Upload and use custom functions in Collaboration Clean Rooms¶
Introduction¶
Any collaborator can upload custom Python UDFs and UDTFs into a collaboration. Templates in the collaboration can run these functions to perform complex data actions. Common usage includes machine learning or customized data manipulation within a query. Your uploaded code can import and use packages from an approved bundle of Python packages (https://repo.anaconda.com/pkgs/snowflake/) and the Snowpark API packages.
Note
Python is the only coding language supported for custom UDFs.
The following sections show you how to upload and use a custom function.
Define and use custom code bundles¶
Here is how to upload and use a custom function:
The code submitter:
Creates and registers the code by calling REGISTER_CODE_SPEC.
The code can be inline in the spec, or linked from a stage.
Creates a template that references the code bundle spec by ID in the template’s
code_specsarray.
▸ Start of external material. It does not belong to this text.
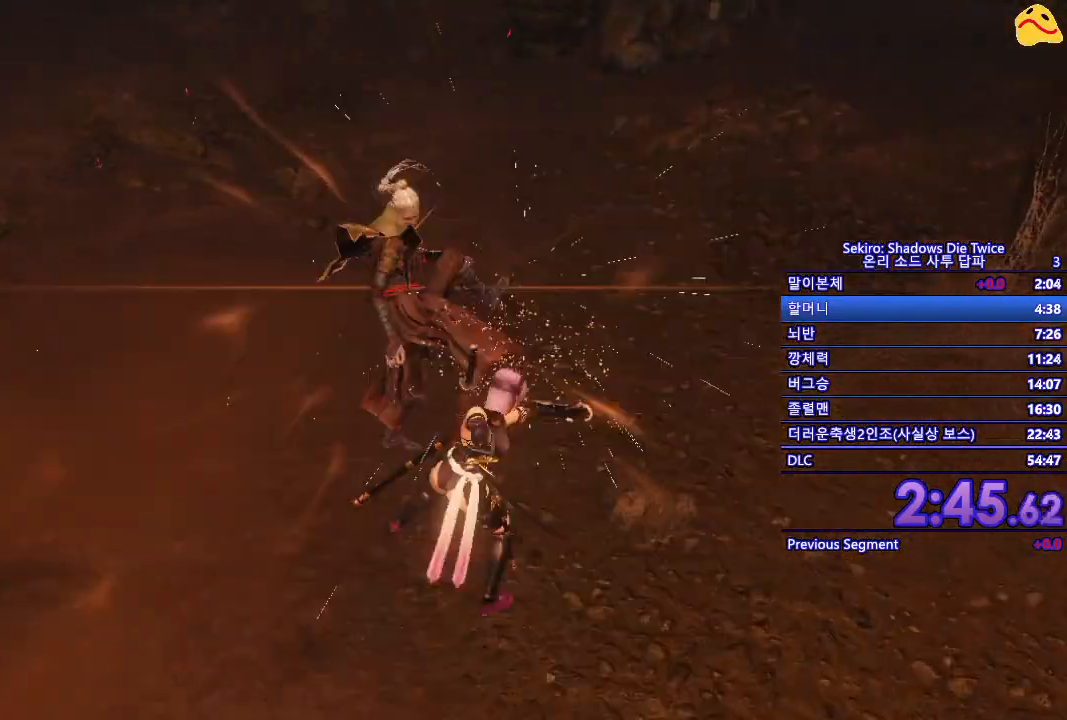
{"buttons": ["L1"], "left_stick": "center", "right_stick": "center", "events": [[383, "L1", "down"]]}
Add this field as a peer of the template and parameters fields as shown in this example:parameters: - name: <parameter_name> description: <parameter_description> required: <true_or_false> default: <default_value> type: <data_type> code_specs: # Optional: List of code bundles used by this template - <code_spec_id> # One or more code spec IDs. template: | <template_content>
Registers the template and then links the template into the collaboration.
Note
Snowflake scans uploaded code for security issues. If a security issue is found, the code, and the containing template, will not be added to the collaboration.
The analysis runner:
Runs the template in the standard way by calling
RUN.
Create and register the code bundle spec¶
The first step in uploading custom code is to create and register the code bundle spec.
Custom functions are defined in a YAML code bundle spec. Each code bundle exposes one or more functions that can be called by a template. The code bundle spec can either include the code in the spec inline, or link to code that lives on a Snowflake stage.
A collaborator registers a spec by calling REGISTRY.REGISTER_CODE_SPEC, which returns the bundle ID. Any collaborator with any role can register and link a code bundle.
After the code bundle is linked into the collaboration, that code bundle is visible to anyone in the collaboration who can access a template that links the code bundle. Call VIEW_CODE_SPECS to list accessible code bundles in a collaboration.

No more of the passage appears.